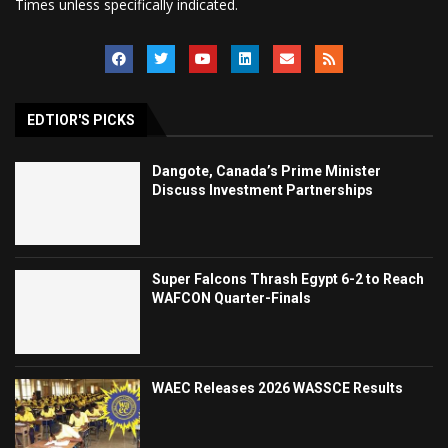
Times unless specifically indicated.
EDTIOR'S PICKS
Dangote, Canada’s Prime Minister
Discuss Investment Partnerships
Super Falcons Thrash Egypt 6-2 to Reach
WAFCON Quarter-Finals
WAEC Releases 2026 WASSCE Results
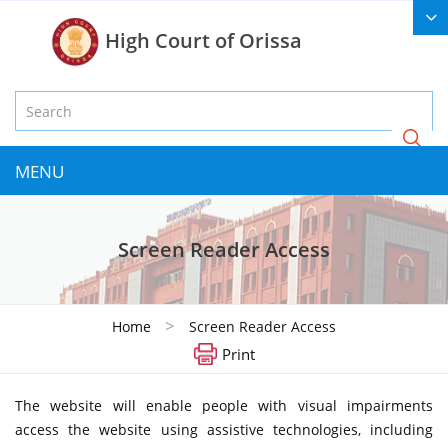
High Court of Orissa
MENU
Screen Reader Access
>
Home
Screen Reader Access
Print
The website will enable people with visual impairments
access the website using assistive technologies, including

## Action item
Only an exact, picture-free copy of the entries counts as the answer.

## Answer space
Times unless specifically indicated.
EDTIOR'S PICKS
Dangote, Canada’s Prime Minister
Discuss Investment Partnerships
Super Falcons Thrash Egypt 6-2 to Reach
WAFCON Quarter-Finals
WAEC Releases 2026 WASSCE Results
High Court of Orissa
MENU
Screen Reader Access
>
Home
Screen Reader Access
Print
The website will enable people with visual impairments
access the website using assistive technologies, including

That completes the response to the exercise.